Nancy Minshew, MD, professor of psychiatry and neurology at the University of Pittsburgh, said the findings are exciting for the autism research community. “I think it generates tremendous interest among the developmental neurobiologists, geneticists and neurologists,” she said.
“The identification in autism spectrum disorders of genes that are involved in cortical neurons and making connections confirmed the work that went before it that autism is a disorder of underdevelopment of cortical systems connectivity and overdevelopment of local fiber connections,” Dr. Minshew said by e-mail. “The whole picture from beginning to end goes together now.”
On the rapamycin work, she noted recent findings that the drug appears to be preventing seizures in infants and toddlers with tuberous sclerosis complex (TSC).
She added, though, that PTEN and TSC involves enlarged neurons but most autism cases do not.“So what works for PTEN and TSC is unlikely to work for all cases of autism,” she said. “The major point is that the molecular pathophysiology of all cases must be discerned and that will guide intervention to its successful end.”
Dr. Powell said that about 20 percent of patients with autism have enlarged brains, 20 percent have smaller brains and the rest are about normal size. So, he said, it isn't known how widely rapamycin might be able to be used.
“I don't think of rapamycin as applicable to all patients with autism in any way, shape, or form,” he said. Rather, it is more likely to become just one of several modes of treatment tailored by specific causes of autism.
“The most encouraging thing about these findings is the potential for reversing already established deficits — the very idea is revolutionary,” said Kathryn McFadden, MD, of the University of Pittsburgh School of Medicine Department of Pathology. “As a researcher and as a parent of an autistic child (17-year-old daughter) this gives me great hope.”

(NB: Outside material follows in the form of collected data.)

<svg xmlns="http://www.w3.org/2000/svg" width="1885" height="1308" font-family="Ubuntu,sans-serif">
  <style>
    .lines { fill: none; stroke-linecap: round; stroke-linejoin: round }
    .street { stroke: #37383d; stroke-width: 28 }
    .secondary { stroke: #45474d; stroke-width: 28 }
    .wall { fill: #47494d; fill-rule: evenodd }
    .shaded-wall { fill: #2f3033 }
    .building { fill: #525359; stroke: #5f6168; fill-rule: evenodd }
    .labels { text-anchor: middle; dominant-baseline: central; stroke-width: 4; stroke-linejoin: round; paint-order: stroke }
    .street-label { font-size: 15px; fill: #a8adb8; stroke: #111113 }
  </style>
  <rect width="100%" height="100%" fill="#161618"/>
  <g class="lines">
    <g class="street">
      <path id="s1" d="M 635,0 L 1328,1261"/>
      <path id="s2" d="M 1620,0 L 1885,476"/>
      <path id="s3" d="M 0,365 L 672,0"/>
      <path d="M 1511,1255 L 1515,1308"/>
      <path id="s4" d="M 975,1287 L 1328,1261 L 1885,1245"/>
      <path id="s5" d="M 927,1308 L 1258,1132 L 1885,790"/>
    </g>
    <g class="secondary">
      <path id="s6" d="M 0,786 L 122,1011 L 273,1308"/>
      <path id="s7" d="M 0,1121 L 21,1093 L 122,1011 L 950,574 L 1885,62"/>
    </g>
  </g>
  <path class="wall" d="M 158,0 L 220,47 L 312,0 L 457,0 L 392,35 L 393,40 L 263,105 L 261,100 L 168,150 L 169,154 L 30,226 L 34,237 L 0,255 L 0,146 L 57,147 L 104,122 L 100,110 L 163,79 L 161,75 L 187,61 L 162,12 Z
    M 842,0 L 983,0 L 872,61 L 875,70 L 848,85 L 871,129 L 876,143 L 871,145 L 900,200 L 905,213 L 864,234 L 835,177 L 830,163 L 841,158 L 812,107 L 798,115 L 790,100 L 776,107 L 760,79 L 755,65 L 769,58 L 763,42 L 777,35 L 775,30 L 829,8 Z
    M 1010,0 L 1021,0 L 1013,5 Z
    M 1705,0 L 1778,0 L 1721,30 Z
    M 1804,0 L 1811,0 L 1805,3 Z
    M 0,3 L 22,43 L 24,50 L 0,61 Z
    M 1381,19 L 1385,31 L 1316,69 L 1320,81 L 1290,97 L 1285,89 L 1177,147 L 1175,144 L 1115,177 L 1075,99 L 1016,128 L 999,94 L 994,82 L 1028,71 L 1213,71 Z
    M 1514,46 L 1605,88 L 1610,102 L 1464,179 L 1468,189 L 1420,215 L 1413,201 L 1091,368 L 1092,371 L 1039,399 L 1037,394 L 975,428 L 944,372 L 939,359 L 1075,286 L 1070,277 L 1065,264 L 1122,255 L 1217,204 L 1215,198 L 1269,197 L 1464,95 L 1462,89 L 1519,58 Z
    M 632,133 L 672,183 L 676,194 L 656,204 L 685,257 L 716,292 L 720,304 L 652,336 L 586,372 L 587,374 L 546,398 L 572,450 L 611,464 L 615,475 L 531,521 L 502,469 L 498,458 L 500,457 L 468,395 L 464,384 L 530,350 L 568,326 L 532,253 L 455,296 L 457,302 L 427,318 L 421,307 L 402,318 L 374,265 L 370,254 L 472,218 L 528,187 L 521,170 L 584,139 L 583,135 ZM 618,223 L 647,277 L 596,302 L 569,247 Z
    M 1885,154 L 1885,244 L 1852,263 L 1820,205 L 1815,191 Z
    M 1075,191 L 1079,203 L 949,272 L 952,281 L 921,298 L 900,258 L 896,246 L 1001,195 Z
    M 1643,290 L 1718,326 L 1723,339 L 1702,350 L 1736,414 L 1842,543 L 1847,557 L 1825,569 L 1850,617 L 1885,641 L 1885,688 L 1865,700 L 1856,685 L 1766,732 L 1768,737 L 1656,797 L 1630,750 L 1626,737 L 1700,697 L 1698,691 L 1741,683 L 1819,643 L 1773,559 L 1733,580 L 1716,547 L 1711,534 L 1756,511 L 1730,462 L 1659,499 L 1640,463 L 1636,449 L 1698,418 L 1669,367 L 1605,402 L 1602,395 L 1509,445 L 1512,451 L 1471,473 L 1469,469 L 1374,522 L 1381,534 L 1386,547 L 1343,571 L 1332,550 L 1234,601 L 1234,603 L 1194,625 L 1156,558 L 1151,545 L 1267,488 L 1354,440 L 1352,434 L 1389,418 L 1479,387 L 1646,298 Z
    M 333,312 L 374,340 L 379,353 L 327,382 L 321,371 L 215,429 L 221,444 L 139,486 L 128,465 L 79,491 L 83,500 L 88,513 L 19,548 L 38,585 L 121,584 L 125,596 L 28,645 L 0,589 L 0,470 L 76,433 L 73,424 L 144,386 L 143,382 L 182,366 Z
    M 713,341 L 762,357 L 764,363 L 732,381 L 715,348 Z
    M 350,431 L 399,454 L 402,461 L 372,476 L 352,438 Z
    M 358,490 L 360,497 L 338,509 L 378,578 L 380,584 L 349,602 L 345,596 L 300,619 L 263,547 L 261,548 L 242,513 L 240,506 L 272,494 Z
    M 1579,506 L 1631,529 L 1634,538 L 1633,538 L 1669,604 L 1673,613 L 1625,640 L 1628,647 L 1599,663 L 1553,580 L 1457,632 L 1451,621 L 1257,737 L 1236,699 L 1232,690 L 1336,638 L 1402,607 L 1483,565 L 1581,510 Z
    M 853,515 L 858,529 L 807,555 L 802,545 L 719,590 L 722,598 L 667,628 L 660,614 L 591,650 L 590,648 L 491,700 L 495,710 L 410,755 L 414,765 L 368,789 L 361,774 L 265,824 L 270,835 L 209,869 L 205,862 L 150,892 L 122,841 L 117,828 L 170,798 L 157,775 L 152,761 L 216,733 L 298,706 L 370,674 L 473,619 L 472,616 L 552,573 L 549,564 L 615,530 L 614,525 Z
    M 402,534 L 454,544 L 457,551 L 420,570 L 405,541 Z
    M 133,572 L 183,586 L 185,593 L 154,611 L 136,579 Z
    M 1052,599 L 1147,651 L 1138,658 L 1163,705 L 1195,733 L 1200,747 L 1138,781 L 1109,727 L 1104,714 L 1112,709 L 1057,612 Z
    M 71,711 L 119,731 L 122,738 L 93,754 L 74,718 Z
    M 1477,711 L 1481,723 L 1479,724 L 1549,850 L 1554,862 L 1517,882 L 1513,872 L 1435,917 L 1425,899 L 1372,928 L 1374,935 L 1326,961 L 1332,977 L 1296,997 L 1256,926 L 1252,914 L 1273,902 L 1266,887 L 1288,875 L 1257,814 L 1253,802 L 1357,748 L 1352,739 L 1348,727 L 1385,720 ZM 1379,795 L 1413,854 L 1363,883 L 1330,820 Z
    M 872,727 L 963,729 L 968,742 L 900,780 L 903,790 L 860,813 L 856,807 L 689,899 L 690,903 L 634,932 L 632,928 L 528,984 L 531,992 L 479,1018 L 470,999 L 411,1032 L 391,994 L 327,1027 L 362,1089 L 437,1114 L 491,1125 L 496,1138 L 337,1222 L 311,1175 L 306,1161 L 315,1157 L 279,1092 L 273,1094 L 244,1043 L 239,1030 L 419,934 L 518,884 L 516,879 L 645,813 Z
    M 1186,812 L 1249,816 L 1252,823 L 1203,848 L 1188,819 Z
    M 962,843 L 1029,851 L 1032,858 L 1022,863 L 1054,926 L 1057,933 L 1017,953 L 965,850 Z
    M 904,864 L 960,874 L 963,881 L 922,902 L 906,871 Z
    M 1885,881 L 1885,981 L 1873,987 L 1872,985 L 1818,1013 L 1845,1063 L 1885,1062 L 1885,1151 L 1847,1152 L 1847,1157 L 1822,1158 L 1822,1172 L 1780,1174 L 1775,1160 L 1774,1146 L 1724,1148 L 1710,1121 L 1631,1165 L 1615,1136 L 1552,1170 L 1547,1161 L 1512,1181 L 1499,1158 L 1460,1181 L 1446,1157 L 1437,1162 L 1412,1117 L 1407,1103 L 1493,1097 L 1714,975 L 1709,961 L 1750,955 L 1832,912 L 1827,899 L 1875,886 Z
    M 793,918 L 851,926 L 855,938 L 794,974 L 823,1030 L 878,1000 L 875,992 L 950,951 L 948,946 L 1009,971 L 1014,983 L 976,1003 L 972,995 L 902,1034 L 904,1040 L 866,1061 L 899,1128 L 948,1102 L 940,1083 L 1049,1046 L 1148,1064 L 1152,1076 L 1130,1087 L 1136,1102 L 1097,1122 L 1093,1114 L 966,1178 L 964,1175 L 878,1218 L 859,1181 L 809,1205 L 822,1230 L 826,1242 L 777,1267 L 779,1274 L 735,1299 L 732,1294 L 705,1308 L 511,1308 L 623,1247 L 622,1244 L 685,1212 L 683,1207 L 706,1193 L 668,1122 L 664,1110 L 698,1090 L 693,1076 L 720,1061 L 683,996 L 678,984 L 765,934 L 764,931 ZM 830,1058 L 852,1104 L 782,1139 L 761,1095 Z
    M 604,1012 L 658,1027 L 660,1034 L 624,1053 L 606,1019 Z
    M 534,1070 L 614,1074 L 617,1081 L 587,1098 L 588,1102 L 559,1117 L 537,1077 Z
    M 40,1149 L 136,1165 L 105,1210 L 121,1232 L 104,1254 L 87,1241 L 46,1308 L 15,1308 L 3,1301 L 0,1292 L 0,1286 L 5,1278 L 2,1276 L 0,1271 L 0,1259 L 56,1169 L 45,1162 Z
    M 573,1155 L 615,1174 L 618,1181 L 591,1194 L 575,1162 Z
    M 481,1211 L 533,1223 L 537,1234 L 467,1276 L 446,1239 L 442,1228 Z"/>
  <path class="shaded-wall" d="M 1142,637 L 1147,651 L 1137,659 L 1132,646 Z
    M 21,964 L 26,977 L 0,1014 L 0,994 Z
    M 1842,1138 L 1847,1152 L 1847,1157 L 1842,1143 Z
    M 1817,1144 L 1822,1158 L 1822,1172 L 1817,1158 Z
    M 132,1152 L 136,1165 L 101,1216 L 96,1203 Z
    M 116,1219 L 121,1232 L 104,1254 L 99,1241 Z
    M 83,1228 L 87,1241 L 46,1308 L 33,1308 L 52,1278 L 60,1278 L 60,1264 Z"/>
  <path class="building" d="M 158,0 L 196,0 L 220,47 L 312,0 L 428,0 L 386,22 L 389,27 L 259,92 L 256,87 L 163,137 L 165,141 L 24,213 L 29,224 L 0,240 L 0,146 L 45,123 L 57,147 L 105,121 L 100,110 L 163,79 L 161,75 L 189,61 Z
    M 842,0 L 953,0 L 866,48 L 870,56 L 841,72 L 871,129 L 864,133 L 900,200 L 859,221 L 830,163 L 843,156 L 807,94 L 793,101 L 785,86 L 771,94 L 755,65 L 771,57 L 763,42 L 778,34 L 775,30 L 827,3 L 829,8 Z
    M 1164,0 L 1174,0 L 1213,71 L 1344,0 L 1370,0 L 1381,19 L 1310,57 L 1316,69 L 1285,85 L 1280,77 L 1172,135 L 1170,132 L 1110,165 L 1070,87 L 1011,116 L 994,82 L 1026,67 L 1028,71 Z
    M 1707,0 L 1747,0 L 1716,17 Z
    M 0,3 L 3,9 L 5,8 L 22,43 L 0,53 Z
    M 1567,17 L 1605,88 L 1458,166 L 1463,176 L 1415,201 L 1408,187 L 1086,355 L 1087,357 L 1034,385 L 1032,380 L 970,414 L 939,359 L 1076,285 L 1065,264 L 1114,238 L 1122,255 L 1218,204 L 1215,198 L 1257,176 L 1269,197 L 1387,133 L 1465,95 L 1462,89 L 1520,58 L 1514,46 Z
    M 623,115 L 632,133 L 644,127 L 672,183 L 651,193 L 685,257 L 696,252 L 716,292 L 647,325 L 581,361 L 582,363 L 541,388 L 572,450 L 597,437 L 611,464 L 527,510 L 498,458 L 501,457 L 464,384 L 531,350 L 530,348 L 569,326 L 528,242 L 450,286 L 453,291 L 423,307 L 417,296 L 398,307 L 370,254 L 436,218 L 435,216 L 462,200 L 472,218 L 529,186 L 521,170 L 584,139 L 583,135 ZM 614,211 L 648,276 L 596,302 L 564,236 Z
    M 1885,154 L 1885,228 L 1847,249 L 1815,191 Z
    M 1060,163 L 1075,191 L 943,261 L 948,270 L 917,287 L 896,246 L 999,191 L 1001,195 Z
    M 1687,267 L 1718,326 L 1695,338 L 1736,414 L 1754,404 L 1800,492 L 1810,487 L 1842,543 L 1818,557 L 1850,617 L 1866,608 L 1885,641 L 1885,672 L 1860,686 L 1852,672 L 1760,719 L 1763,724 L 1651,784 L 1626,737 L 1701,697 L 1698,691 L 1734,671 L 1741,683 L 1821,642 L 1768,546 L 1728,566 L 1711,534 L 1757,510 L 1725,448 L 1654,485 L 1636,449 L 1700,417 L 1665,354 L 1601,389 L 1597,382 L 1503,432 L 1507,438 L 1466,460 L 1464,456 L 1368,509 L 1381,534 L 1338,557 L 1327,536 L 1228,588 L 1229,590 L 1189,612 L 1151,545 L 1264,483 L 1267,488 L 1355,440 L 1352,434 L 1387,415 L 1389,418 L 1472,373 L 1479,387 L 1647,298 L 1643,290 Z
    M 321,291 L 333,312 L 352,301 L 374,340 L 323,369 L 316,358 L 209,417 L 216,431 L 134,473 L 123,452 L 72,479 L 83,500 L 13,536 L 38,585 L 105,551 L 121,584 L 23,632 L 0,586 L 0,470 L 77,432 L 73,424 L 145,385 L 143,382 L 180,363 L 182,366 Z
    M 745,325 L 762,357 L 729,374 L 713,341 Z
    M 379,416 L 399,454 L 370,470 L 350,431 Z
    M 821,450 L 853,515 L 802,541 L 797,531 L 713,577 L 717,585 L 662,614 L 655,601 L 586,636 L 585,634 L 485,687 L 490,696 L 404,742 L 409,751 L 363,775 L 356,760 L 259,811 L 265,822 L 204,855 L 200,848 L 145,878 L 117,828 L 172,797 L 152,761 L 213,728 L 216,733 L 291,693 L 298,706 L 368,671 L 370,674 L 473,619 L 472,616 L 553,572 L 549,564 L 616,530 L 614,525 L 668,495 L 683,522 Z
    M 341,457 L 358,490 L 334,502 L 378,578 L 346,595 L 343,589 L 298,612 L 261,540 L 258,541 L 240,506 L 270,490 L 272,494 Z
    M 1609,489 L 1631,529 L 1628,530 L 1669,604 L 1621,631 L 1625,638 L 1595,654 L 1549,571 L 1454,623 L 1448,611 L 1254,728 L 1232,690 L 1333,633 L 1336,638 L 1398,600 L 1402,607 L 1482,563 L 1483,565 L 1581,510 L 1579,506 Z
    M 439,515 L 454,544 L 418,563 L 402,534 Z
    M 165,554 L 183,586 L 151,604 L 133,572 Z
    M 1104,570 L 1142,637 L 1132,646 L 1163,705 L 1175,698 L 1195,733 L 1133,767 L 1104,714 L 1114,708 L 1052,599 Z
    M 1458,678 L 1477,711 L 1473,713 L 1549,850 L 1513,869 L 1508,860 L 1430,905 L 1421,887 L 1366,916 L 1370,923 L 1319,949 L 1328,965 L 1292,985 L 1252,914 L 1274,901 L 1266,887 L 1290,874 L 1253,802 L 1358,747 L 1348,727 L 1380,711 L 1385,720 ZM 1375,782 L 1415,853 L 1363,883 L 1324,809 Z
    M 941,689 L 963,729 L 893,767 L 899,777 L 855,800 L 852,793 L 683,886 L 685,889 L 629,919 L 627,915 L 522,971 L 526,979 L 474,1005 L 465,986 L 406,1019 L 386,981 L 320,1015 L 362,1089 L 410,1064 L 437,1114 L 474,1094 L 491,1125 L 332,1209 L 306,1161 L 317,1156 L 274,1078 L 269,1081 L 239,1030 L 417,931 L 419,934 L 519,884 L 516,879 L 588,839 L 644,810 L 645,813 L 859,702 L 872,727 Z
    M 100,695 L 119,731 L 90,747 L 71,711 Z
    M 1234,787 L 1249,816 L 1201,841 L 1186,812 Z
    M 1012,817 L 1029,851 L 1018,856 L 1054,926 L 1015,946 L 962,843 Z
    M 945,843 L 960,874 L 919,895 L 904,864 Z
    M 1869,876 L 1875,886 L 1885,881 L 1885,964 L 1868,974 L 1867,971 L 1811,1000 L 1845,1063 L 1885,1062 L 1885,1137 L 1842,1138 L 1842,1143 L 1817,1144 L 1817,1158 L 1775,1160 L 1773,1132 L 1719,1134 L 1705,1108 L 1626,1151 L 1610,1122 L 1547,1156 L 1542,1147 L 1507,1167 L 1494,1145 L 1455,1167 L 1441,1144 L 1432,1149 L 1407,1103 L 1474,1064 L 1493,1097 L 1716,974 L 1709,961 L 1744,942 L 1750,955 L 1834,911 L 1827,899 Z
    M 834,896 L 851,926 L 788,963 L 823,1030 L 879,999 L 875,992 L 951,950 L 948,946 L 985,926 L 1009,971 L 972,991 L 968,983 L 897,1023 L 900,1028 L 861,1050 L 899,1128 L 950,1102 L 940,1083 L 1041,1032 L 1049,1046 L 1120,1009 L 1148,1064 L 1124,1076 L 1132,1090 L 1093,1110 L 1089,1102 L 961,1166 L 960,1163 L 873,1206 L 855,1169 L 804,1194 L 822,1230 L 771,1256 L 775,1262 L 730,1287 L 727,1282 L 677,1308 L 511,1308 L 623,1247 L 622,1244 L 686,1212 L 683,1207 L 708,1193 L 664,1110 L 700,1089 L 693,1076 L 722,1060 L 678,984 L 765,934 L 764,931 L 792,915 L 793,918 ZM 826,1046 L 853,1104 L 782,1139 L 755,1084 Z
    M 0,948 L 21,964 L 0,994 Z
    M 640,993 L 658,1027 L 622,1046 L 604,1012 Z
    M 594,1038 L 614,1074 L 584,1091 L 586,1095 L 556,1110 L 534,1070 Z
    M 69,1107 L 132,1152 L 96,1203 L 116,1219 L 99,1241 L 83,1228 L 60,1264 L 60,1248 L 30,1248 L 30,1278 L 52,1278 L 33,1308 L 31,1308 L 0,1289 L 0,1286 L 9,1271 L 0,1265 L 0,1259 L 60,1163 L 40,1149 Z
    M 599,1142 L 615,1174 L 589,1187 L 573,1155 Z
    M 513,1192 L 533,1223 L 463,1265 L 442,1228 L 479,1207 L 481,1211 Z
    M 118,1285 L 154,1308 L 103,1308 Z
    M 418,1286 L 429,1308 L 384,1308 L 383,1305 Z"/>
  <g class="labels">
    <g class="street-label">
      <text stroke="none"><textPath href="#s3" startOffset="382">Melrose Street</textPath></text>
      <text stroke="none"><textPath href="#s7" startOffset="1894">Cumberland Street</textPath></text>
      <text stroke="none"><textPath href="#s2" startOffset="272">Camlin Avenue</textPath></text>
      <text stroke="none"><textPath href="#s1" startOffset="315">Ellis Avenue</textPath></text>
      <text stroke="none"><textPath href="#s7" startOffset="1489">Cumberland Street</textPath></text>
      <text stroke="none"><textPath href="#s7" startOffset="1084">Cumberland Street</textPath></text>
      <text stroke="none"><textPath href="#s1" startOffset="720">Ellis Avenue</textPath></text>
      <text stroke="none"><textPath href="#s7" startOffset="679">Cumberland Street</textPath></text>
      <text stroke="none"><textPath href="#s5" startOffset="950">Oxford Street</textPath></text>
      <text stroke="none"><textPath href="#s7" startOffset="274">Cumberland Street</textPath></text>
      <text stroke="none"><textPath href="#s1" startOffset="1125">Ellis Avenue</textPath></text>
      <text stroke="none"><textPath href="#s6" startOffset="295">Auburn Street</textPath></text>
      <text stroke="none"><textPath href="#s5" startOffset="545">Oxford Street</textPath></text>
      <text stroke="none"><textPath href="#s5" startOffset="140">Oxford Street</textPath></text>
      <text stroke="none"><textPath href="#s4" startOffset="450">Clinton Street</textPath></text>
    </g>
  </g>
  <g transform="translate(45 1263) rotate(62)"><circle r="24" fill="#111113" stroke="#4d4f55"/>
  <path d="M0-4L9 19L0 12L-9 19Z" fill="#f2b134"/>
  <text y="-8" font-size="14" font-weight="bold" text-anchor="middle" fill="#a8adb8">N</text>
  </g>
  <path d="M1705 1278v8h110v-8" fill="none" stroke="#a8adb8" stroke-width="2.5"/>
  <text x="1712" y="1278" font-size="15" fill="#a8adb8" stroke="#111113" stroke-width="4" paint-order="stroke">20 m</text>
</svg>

But she added, “As with anything, these findings should be approached with caution. That said, these studies must be done. Even if a handful of autism symptoms could be reversed, it would make a huge difference to families.”
She and Bernie Devlin, PhD, are looking at genes implicated in the Autism Genome Project genome-wide association scan. Those genes are involved in neuronal connectivity but at a stage before the synapse is established.
“We are all involved in examining the molecular substrates for brain connectivity, just at different stages,” she said. “The autisms are heterogeneous, but connectivity problems tie them together.”